Forty-four Fijian soldiers working as United Nations peacekeepers remained captive to a militant group in Syria on Friday while 75 Philippine soldiers were in tense standoff with the rebels, according to the two Pacific nations.
Both nations remained hopeful the impasse could be resolved without bloodshed.
Fijian Commander Brig. Gen. Mosese Tikoitoga said he's been informed his soldiers are unharmed, although he hasn't been able to contact them directly. Philippines President Benigno Aquino III said that while the situation was tense, there was no reason to believe his troops faced immediate danger.
The events began Thursday morning on the Syrian side of the Golan Heights, an area divided between Israel and Syria.
Tikoitoga said three vehicles filled with about 150 armed rebels converged on the Fijian camp at about 7:30 a.m.
He said the rebels demanded the Fijian soldiers leave within 10 minutes and insisted they board the rebel vehicles. The Fijians were then taken by the rebels to an unknown location. He said he's been told they were later transported back to their original post.
"We are all doing our best to ensure the safety of (those) that are currently being held captive," Tikoitoga said.
Aquino, who was travelling south of Manila, told a crowd that the situation involving the Filipino peacekeepers was "stable."
Brig. Gen. Domingo Tutaan said the rebels surrounded two encampments 2.5 miles apart occupied by Filipino peacekeepers and demanded that they give up their firearms, but the peacekeepers refused. "This resulted in a standoff," he said, reading from a statement.
However, "the potential for de-escalation is still positive," he said. The military leadership in the Philippines was in direct communication with the peacekeepers, he added.
"Our soldiers are prepared, trained and capable of dealing with this situation and will take risks to fulfill our commitment to international security and peace. The peacekeeping contingent has the right to defend its position and the units in line with United Nations protocols and rules of engagement," he said.
Tutaan said an English-speaking Fijian peacekeeper was sent by the rebels to tell the Filipinos to give up their weapons.
Col.
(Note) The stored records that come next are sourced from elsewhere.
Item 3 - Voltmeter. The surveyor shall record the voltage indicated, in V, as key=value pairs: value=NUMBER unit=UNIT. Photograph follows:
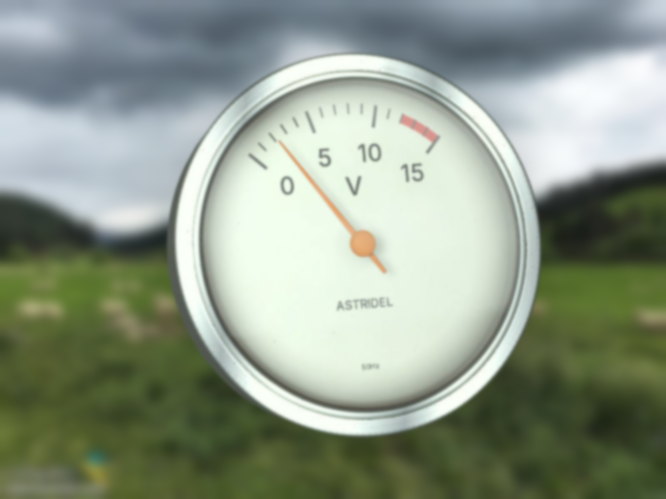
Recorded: value=2 unit=V
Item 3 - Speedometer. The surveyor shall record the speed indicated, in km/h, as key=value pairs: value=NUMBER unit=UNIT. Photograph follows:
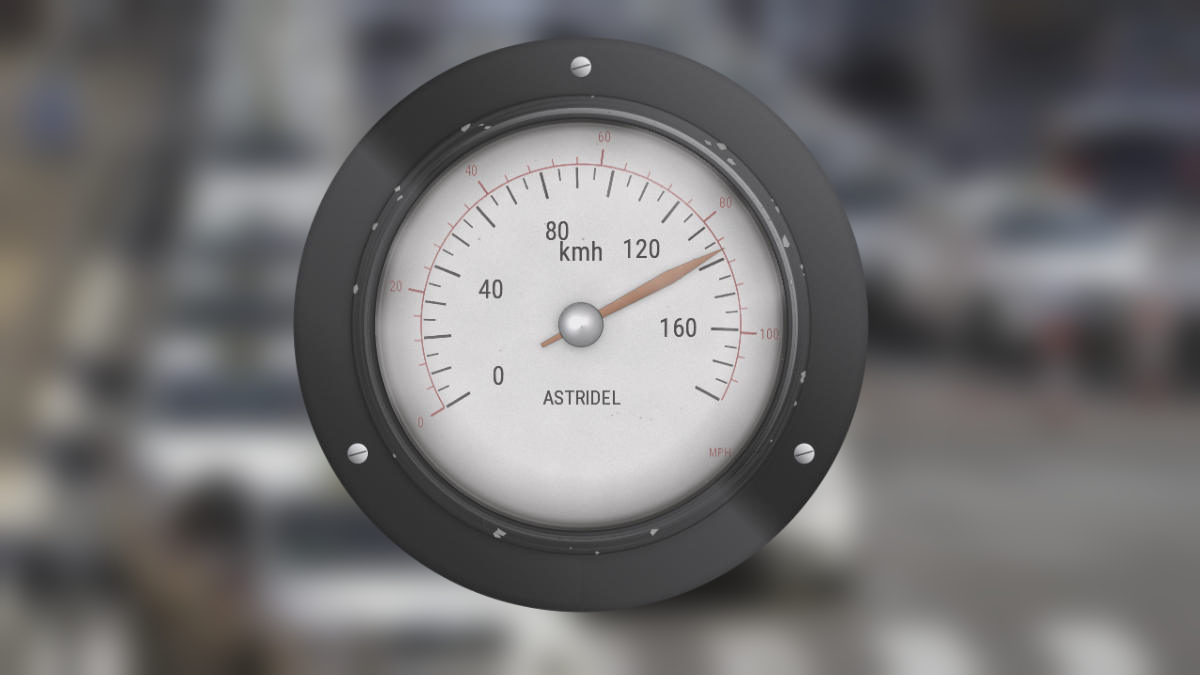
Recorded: value=137.5 unit=km/h
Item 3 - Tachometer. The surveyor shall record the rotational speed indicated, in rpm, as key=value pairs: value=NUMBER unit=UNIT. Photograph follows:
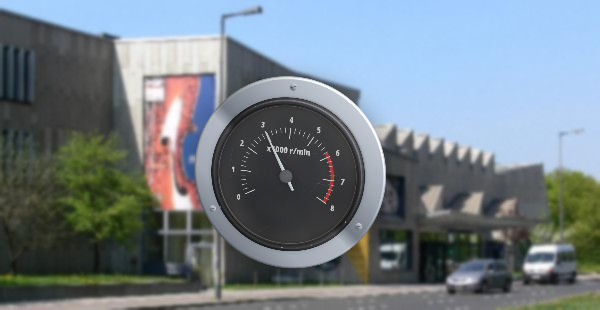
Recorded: value=3000 unit=rpm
Roberto Ancan, commander of the Philippine military's Peacekeeping Operations Center, said the soldiers were armed with assault rifles, light machine guns and pistols and had enough ammunition to defend themselves.
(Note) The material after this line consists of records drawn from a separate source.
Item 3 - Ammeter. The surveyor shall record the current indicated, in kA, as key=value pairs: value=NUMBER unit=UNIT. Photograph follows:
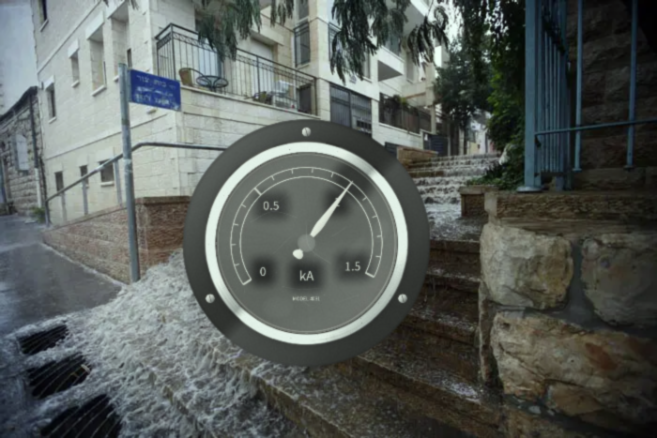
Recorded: value=1 unit=kA
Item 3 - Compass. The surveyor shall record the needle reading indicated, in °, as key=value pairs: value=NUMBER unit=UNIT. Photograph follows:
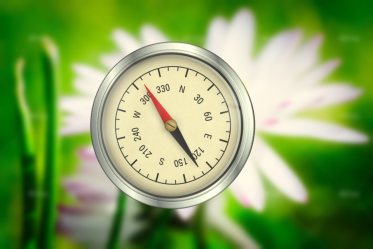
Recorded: value=310 unit=°
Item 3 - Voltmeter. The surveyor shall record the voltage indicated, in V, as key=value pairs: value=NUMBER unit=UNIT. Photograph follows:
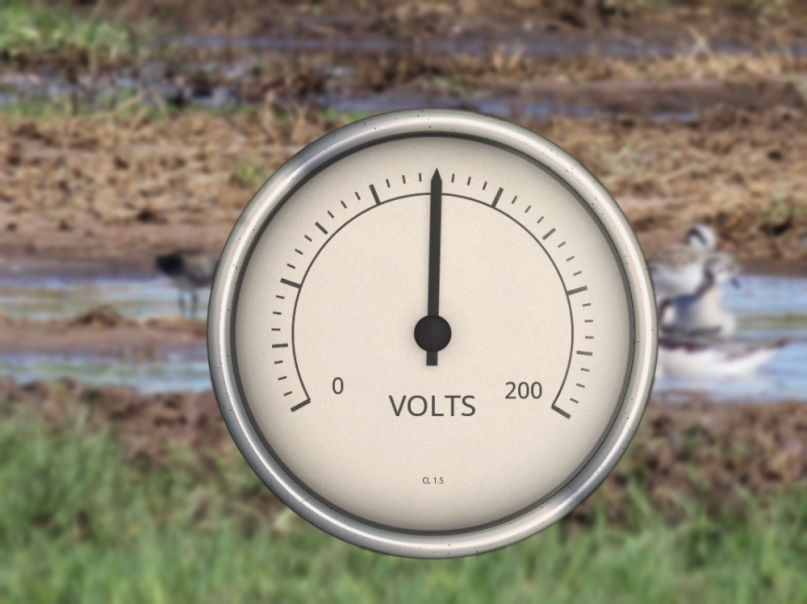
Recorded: value=100 unit=V
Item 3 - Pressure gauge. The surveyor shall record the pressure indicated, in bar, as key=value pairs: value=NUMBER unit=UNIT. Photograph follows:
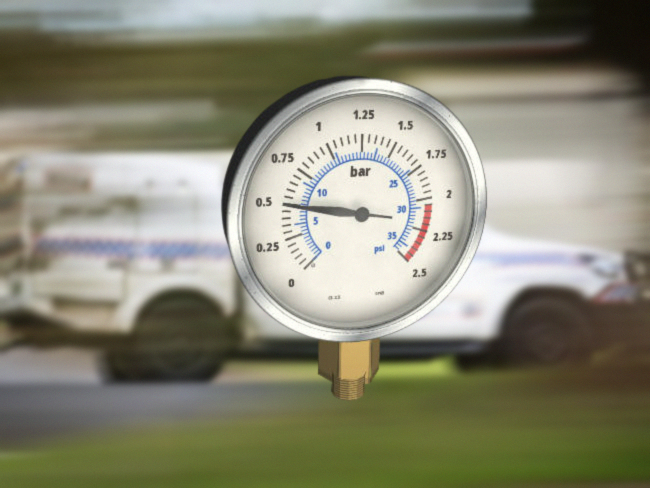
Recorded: value=0.5 unit=bar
"We have our rules of engagement wherein we can use deadly force in defense of United Nations facilities," he said.
Meanwhile, Fiji's commander asked people from his nation to pray for their soldiers. Fiji has one of the world's smaller militaries, comprising just 3,500 troops, of which 434 had been sent to assist with peacekeeping efforts in the Golan Heights.
The United Nations said initially that 43 Fijian soldiers had been detained and 81 Philippine peacekeepers had been effectively trapped after being restricted to their positions in the vicinity of Ar Ruwayhinah and Burayqah.
Fiji later clarified that 44 of its soldiers had been captured, while the Philippines military said 75 of its troops were trapped.
UN Secretary-General Ban Ki-moon condemned the detention of the Fijians.
"I call for their immediate and unconditional release as well as action for the scores of peacekeepers from the Philippines who are also affected," he said on Indonesia's Bali island.
He said the UN will do everything possible to secure the release of the soldiers.
Fiji said it would not be pressured into withdrawing from its peacekeeping efforts in the Golan Heights.
"We will not shy away from that responsibility under these circumstances," Tikoitoga said. "We will continue to work very hard for the release of our men and at the same time we will put all our men on alert to ensure that no further incidents of this sort happen to them."
Ban's statement did not specify which armed group is holding the peacekeepers. Various Syrian rebel groups, including the Al Qaeda-linked Nusra Front, have been fighting the Syrian military near the Golan Heights.